Step 2: Accuracy percentage

The WCAG 2.1 AA requirement for caption accuracy is interpreted under DCMP Captioning Key as a maximum WER of 1.0%, which corresponds to an accuracy of 99.0% or higher. A WER of 1.0% on a 10-minute sample with 1,400 reference words means 14 errors or fewer total (across substitutions, deletions, insertions, and timing errors combined).

Handling timing errors in the formula

Timing errors counted during the sample scoring session are added to the total error count (S + D + I + T) in the numerator, where T is the number of timing events exceeding the 2-second synchronisation threshold. Each timing event counts as 1 toward the numerator, regardless of the number of words in the affected caption block.

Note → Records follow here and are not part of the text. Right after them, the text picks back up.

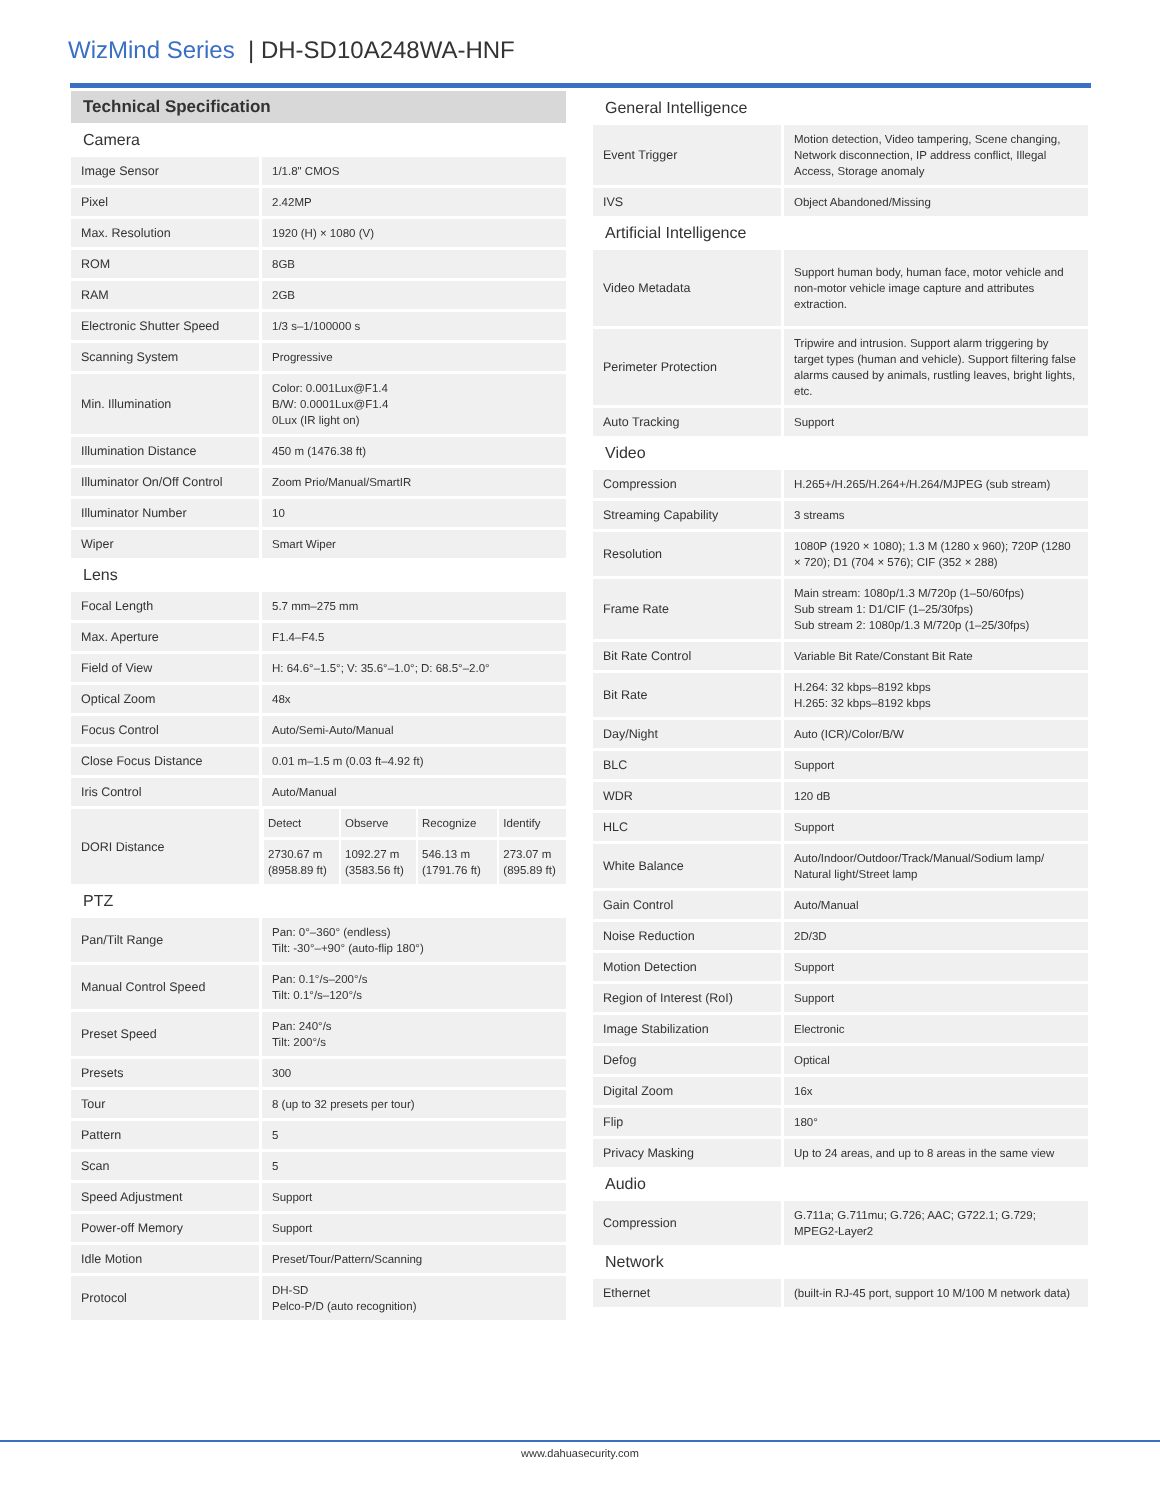WizMind Series | DH-SD10A248WA-HNF
Technical Specification
| Camera | |
| Image Sensor | 1/1.8" CMOS |
| Pixel | 2.42MP |
| Max. Resolution | 1920 (H) × 1080 (V) |
| ROM | 8GB |
| RAM | 2GB |
| Electronic Shutter Speed | 1/3 s–1/100000 s |
| Scanning System | Progressive |
| Min. Illumination | Color: 0.001Lux@F1.4 B/W: 0.0001Lux@F1.4 0Lux (IR light on) |
| Illumination Distance | 450 m (1476.38 ft) |
| Illuminator On/Off Control | Zoom Prio/Manual/SmartIR |
| Illuminator Number | 10 |
| Wiper | Smart Wiper |
| Lens | |
| Focal Length | 5.7 mm–275 mm |
| Max. Aperture | F1.4–F4.5 |
| Field of View | H: 64.6°–1.5°; V: 35.6°–1.0°; D: 68.5°–2.0° |
| Optical Zoom | 48x |
| Focus Control | Auto/Semi-Auto/Manual |
| Close Focus Distance | 0.01 m–1.5 m (0.03 ft–4.92 ft) |
| Iris Control | Auto/Manual |
| DORI Distance | / Detect / Observe / Recognize / Identify / / 2730.67 m (8958.89 ft) / 1092.27 m (3583.56 ft) / 546.13 m (1791.76 ft) / 273.07 m (895.89 ft) / |
| PTZ | |
| Pan/Tilt Range | Pan: 0°–360° (endless) Tilt: -30°–+90° (auto-flip 180°) |
| Manual Control Speed | Pan: 0.1°/s–200°/s Tilt: 0.1°/s–120°/s |
| Preset Speed | Pan: 240°/s Tilt: 200°/s |
| Presets | 300 |
| Tour | 8 (up to 32 presets per tour) |
| Pattern | 5 |
| Scan | 5 |
| Speed Adjustment | Support |
| Power-off Memory | Support |
| Idle Motion | Preset/Tour/Pattern/Scanning |
| Protocol | DH-SD Pelco-P/D (auto recognition) |
| General Intelligence | |
| Event Trigger | Motion detection, Video tampering, Scene changing, Network disconnection, IP address conflict, Illegal Access, Storage anomaly |
| IVS | Object Abandoned/Missing |
| Artificial Intelligence | |
| Video Metadata | Support human body, human face, motor vehicle and non-motor vehicle image capture and attributes extraction. |
| Perimeter Protection | Tripwire and intrusion. Support alarm triggering by target types (human and vehicle). Support filtering false alarms caused by animals, rustling leaves, bright lights, etc. |
| Auto Tracking | Support |
| Video | |
| Compression | H.265+/H.265/H.264+/H.264/MJPEG (sub stream) |
| Streaming Capability | 3 streams |
| Resolution | 1080P (1920 × 1080); 1.3 M (1280 x 960); 720P (1280 × 720); D1 (704 × 576); CIF (352 × 288) |
| Frame Rate | Main stream: 1080p/1.3 M/720p (1–50/60fps) Sub stream 1: D1/CIF (1–25/30fps) Sub stream 2: 1080p/1.3 M/720p (1–25/30fps) |
| Bit Rate Control | Variable Bit Rate/Constant Bit Rate |
| Bit Rate | H.264: 32 kbps–8192 kbps H.265: 32 kbps–8192 kbps |
| Day/Night | Auto (ICR)/Color/B/W |
| BLC | Support |
| WDR | 120 dB |
| HLC | Support |
| White Balance | Auto/Indoor/Outdoor/Track/Manual/Sodium lamp/ Natural light/Street lamp |
| Gain Control | Auto/Manual |
| Noise Reduction | 2D/3D |
| Motion Detection | Support |
| Region of Interest (RoI) | Support |
| Image Stabilization | Electronic |
| Defog | Optical |
| Digital Zoom | 16x |
| Flip | 180° |
| Privacy Masking | Up to 24 areas, and up to 8 areas in the same view |
| Audio | |
| Compression | G.711a; G.711mu; G.726; AAC; G722.1; G.729; MPEG2-Layer2 |
| Network | |
| Ethernet | (built-in RJ-45 port, support 10 M/100 M network data) |
www.dahuasecurity.com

In practice, for well-produced professional captioning output, timing errors are rare. They are most common in auto-generated captions from LMS-native engines with poor audio pre-processing, in live-caption archives that have been post-processed without timing correction, and in format conversions (SRT to TTML, for example) where the conversion script introduced a systematic offset.

Worked example: calculating error rate on a 10-minute compliance module

The following example walks through a complete calculation on a fictional 10-minute HIPAA compliance training module. The figures are representative of what a mid-range professional captioning service without a domain-specific glossary would produce on healthcare compliance content.

Setup

Content: 10-minute HIPAA Privacy Rule training module for a hospital system’s nursing staff onboarding programme. Audio quality: standard conference-room recording, single speaker (female, regional US accent), minimal background noise, medium pacing.

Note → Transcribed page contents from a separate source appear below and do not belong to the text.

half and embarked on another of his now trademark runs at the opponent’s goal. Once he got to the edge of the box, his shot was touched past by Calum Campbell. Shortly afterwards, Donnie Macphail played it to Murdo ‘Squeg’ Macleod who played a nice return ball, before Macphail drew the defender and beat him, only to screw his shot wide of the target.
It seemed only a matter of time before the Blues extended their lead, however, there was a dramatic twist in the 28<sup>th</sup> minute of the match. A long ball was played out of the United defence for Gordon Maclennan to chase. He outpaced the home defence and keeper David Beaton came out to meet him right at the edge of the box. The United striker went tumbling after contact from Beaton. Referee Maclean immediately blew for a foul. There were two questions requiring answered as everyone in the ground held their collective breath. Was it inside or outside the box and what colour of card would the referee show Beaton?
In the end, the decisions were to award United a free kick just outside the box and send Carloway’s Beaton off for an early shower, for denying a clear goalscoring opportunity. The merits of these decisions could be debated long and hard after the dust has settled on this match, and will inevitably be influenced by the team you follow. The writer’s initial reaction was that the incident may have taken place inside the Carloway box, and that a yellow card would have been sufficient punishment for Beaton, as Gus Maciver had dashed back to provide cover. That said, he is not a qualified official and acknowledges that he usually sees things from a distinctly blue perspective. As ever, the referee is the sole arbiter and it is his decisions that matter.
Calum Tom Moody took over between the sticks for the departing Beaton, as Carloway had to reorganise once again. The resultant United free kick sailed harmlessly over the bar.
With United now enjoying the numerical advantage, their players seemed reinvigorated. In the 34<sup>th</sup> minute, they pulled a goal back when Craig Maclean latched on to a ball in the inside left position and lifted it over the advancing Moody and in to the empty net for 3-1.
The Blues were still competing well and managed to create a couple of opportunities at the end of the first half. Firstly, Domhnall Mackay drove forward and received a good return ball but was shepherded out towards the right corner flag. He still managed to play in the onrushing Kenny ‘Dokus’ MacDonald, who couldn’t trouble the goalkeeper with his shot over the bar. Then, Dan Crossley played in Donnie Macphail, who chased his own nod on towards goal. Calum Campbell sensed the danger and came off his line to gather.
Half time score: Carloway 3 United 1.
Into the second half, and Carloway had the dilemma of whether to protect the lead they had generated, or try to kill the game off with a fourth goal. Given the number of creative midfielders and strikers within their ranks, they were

Reference transcript word count (N): 1,380 words. (10-minute modules at medium pacing typically run 1,200–1,600 words depending on the presenter’s delivery rate and pause frequency.)

Error tally

Calculation

WER = (18 + 7 + 3 + 1) / 1,380 × 100 = 29 / 1,380 × 100 = 2.10%

Accuracy = 100 − 2.10 = 97.90%

Interpretation

This result (97.90%) is below the WCAG 2.1 AA threshold of 99.0%. A caption track at this accuracy level on a HIPAA compliance module requires correction before publication if the organisation’s compliance programme mandates 99% DCMP accuracy. The error count of 29 over a 10-minute module means a learner will encounter approximately 4 errors per minute on average — a rate that DCMP research has found sufficient to disrupt comprehension for viewers who rely on captions as their primary means of access.

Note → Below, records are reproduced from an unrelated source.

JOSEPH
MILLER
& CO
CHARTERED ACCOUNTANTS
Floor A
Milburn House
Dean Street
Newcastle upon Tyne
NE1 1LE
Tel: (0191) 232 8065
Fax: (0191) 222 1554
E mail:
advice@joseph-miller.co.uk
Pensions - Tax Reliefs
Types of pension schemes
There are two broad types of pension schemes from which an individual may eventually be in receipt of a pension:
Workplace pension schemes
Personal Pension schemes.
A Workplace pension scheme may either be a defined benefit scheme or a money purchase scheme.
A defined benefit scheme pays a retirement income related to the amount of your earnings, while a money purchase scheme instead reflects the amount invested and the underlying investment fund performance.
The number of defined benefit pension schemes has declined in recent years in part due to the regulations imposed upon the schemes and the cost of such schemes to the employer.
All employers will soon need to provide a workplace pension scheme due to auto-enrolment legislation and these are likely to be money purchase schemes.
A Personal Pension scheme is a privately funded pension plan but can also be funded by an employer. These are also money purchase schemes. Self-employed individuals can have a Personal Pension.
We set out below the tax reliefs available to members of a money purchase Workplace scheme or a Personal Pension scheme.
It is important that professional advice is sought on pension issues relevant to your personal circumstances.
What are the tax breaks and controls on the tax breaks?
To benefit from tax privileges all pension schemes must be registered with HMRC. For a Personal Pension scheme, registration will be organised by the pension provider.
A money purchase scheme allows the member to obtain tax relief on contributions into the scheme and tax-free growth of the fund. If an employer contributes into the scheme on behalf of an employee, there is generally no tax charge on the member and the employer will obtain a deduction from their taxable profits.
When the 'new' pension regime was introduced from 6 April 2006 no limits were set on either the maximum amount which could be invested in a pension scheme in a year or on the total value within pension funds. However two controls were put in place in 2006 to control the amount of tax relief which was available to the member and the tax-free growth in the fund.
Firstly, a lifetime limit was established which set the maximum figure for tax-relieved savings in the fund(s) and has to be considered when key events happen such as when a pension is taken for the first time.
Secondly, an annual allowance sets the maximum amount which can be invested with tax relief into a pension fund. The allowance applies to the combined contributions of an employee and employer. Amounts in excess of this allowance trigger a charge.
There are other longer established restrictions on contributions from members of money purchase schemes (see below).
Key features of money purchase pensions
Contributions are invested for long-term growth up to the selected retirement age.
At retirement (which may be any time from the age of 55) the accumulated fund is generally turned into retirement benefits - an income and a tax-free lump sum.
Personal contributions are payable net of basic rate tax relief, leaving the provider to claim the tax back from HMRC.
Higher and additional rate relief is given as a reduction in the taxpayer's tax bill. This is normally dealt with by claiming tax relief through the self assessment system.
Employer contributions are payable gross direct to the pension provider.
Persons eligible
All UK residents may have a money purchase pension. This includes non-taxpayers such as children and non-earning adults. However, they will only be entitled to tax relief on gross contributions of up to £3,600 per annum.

At the DCMP correction rate of 4× real-time (a trained reviewer spending 40 minutes correcting a 10-minute track), the correction labour cost for this module at an L&D coordinator fully-loaded rate of $45/hour is $30. The hidden half-FTE cost post documents how this correction labour accumulates across a library of 300 modules and why organisations that treat auto-generated captions as “close enough” absorb more labour cost than the cost of a professional service that delivers at 99%.

The two high-severity deletion errors in this example — the missing “not” and the missing “only” — are separately significant. Both create negation reversals in regulatory obligation statements. A learner accessing the module through captions who reads “PHI may be disclosed for treatment purposes” instead of “PHI may be disclosed only for treatment purposes” receives a factually incorrect statement about a regulatory obligation. This category of error — word deletion in a regulatory obligation sentence — is not merely a quality issue but a potential liability documentation failure if the organisation uses caption-based access as evidence of training completion.

The 99% accuracy threshold: what it requires in practice

The 99% threshold is not an industry convention. It is the accuracy level at which DCMP research found that caption users — specifically Deaf and hard-of-hearing viewers using captions as their primary communication channel — could access educational content without significant comprehension impairment. Below 99%, comprehension begins to degrade in proportion to error rate and error type. The 99% accuracy post covers the research in detail; this section focuses on what 99% means as a calculation target.

What 1% error rate allows

On a 10-minute sample at 1,400 reference words, a 1.0% WER allows 14 total errors across all four categories combined (S + D + I + T ≤ 14). This sounds permissive, but 14 errors distributed across 10 minutes of audio is approximately 1.4 errors per minute — still detectable by a viewer relying on captions for access.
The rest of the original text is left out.